I had the same issue. Not a clue why it didnt work.
The other person who responded highlights that all the hashes are the same which i didnt notice. Maybe there is an arg missing from the command we used and it was only looking at one of the files and not both?
Try this:
impacket-secretsdump -sam sam -system system LOCAL
See my comment:
Official Cicada Discussion - HTB Content / Machines - Hack The Box :: Forums
Adding --rid-brute to my cheatsheet RN
Could anyone give me a few pointers for the priv esc part please?
i have access to shares as EO but i am not sure where to go from here. i guess im looking at SAM and SYSTEM but i havent had any success in dumping these using impacket.
Scratch that. Rooted 
Great machine! Definitely brushed up my AD knowledge in these one.
User hint: As other have been saying above, enumerate, and once you think you have them all, maybe its time to do something evil .
Root hint: Dont overcomplicate it, look what can you do as the current user, and exploit it.

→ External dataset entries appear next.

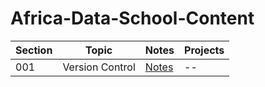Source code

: # Africa-Data-School-Content

| Section | Topic | Notes | Projects |
|---------|-------|-------|----------|
| 001 | Version Control | [Notes](https://github.com/marykinya/My-ADS/tree/main/001%20Version%20Control/Notes) | -- |

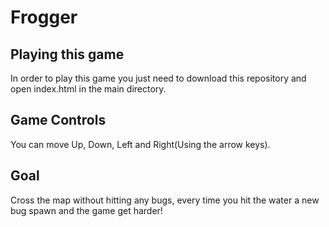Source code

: # Frogger

## Playing this game
In order to play this game you just need to download this repository and open index.html in the main directory.

## Game Controls
You can move Up, Down, Left and Right(Using the arrow keys).

## Goal
Cross the map without hitting any bugs, every time you hit the water a new bug spawn and the game get harder!
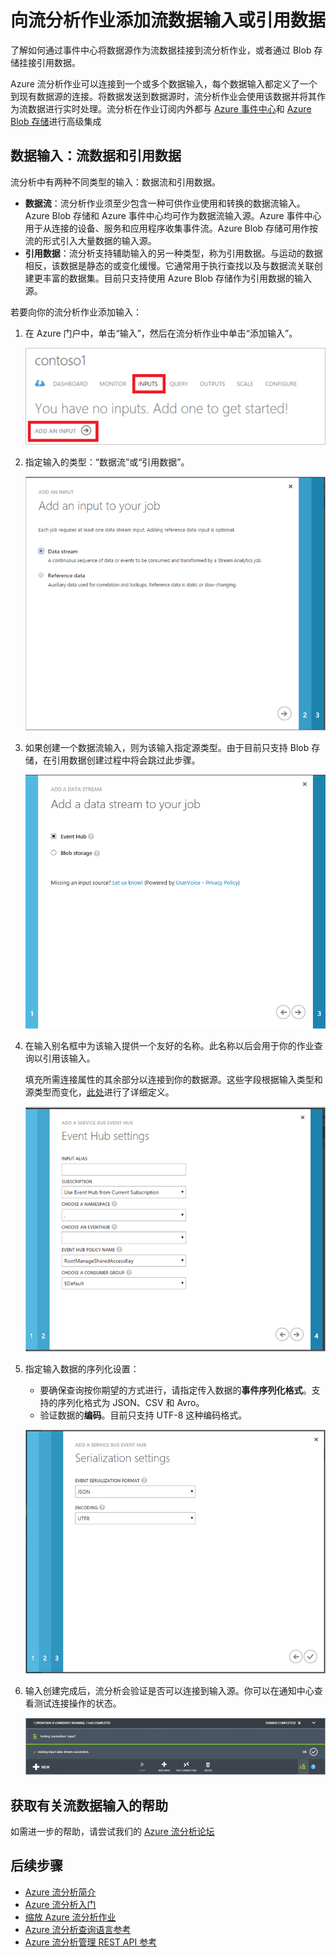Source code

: <properties
	pageTitle="向你的流分析作业添加数据输入 | Azure"
	description="了解如何通过事件中心将数据源作为流数据挂接到流分析作业，或者通过 Blob 存储挂接引用数据。"
	keywords="数据输入、流式数据"
	documentationCenter=""
	services="stream-analytics"
	authors="jeffstokes72"
	manager="paulettm"
	editor="cgronlun"
/>

<tags
	ms.service="stream-analytics"
	ms.date="05/03/2016"
	wacn.date="06/20/2016"/>

# 向流分析作业添加流数据输入或引用数据

了解如何通过事件中心将数据源作为流数据挂接到流分析作业，或者通过 Blob 存储挂接引用数据。

Azure 流分析作业可以连接到一个或多个数据输入，每个数据输入都定义了一个到现有数据源的连接。将数据发送到数据源时，流分析作业会使用该数据并将其作为流数据进行实时处理。流分析在作业订阅内外都与 [Azure 事件中心](/services/event-hubs/)和 [Azure Blob 存储](/documentation/articles/storage-dotnet-how-to-use-blobs)进行高级集成

## 数据输入：流数据和引用数据

流分析中有两种不同类型的输入：数据流和引用数据。

- **数据流**：流分析作业须至少包含一种可供作业使用和转换的数据流输入。Azure Blob 存储和 Azure 事件中心均可作为数据流输入源。Azure 事件中心用于从连接的设备、服务和应用程序收集事件流。Azure Blob 存储可用作按流的形式引入大量数据的输入源。  
- **引用数据**：流分析支持辅助输入的另一种类型，称为引用数据。与运动的数据相反，该数据是静态的或变化缓慢。它通常用于执行查找以及与数据流关联创建更丰富的数据集。目前只支持使用 Azure Blob 存储作为引用数据的输入源。  

若要向你的流分析作业添加输入：

1. 在 Azure 门户中，单击“输入”，然后在流分析作业中单击“添加输入”。

    ![Azure 经典管理门户 - 添加输入。](./media/stream-analytics-add-inputs/1-stream-analytics-add-inputs.png)

2. 指定输入的类型：“数据流”或“引用数据”。

    ![添加正确的数据输入（流式传输数据或引用数据）](./media/stream-analytics-add-inputs/2-stream-analytics-add-inputs.png)


3. 如果创建一个数据流输入，则为该输入指定源类型。由于目前只支持 Blob 存储，在引用数据创建过程中将会跳过此步骤。

    ![添加数据流数据输入](./media/stream-analytics-add-inputs/3-stream-analytics-add-inputs.png)


4. 在输入别名框中为该输入提供一个友好的名称。此名称以后会用于你的作业查询以引用该输入。

    填充所需连接属性的其余部分以连接到你的数据源。这些字段根据输入类型和源类型而变化，[此处](/documentation/articles/stream-analytics-create-a-job)进行了详细定义。

    ![添加事件中心数据输入](./media/stream-analytics-add-inputs/4-stream-analytics-add-inputs.png)

5. 指定输入数据的序列化设置：
	- 要确保查询按你期望的方式进行，请指定传入数据的**事件序列化格式**。支持的序列化格式为 JSON、CSV 和 Avro。
	- 验证数据的**编码**。目前只支持 UTF-8 这种编码格式。

    ![针对数据输入的数据序列化设置](./media/stream-analytics-add-inputs/5-stream-analytics-add-inputs.png)

6. 输入创建完成后，流分析会验证是否可以连接到输入源。你可以在通知中心查看测试连接操作的状态。

    ![测试流式数据输入的连接](./media/stream-analytics-add-inputs/6-stream-analytics-add-inputs.png)

## 获取有关流数据输入的帮助
如需进一步的帮助，请尝试我们的 [Azure 流分析论坛](https://social.msdn.microsoft.com/Forums/zh-cn/home?forum=AzureStreamAnalytics)

## 后续步骤

- [Azure 流分析简介](/documentation/articles/stream-analytics-introduction)
- [Azure 流分析入门](/documentation/articles/stream-analytics-get-started)
- [缩放 Azure 流分析作业](/documentation/articles/stream-analytics-scale-jobs)
- [Azure 流分析查询语言参考](https://msdn.microsoft.com/zh-cn/library/azure/dn834998.aspx)
- [Azure 流分析管理 REST API 参考](https://msdn.microsoft.com/zh-cn/library/azure/dn835031.aspx)

<!---HONumber=Mooncake_0328_2016-->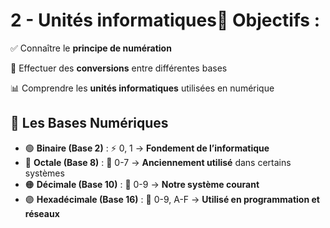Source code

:# 2 - Unités informatiques📌 **Objectifs** :

✅ Connaître le **principe de numération**

🔄 Effectuer des **conversions** entre différentes bases

📊 Comprendre les **unités informatiques** utilisées en numérique



## **🔢 Les Bases Numériques**

- 🟢 **Binaire (Base 2)** : ⚡ 0, 1 → **Fondement de l’informatique**
- 🔵 **Octale (Base 8)** : 🎱 0-7 → **Anciennement utilisé** dans certains systèmes
- 🟠 **Décimale (Base 10)** : 🔢 0-9 → **Notre système courant**
- 🟣 **Hexadécimale (Base 16)** : 🔡 0-9, A-F → **Utilisé en programmation et réseaux**
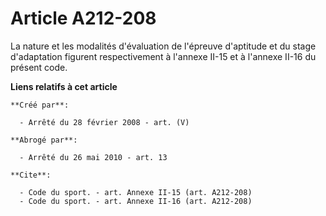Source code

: # Article A212-208

La nature et les modalités d'évaluation de l'épreuve d'aptitude et du stage d'adaptation figurent respectivement à l'annexe
II-15 et à l'annexe II-16 du présent code.

**Liens relatifs à cet article**

	**Créé par**:

	  - Arrêté du 28 février 2008 - art. (V)

	**Abrogé par**:

	  - Arrêté du 26 mai 2010 - art. 13

	**Cite**:

	  - Code du sport. - art. Annexe II-15 (art. A212-208)
	  - Code du sport. - art. Annexe II-16 (art. A212-208)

Here are some big hints that I haven’t seen others post yet.
- There can be more than one account with the default password set.
- Once you get the user flag, you have everything you need to get the root flag as well. Technically you dont need to escalate privileges to get the root flag you can get both as the same user. Either way, using native windows tools can easily take you from user flag to root flag.
enough was said about foothold/user in this thread, one thing that wasn’t said though (especially for root, on this context):
do not trust the output of some tools, always try others (samdump2 doesnt work), rooting in this box is what makes it easy.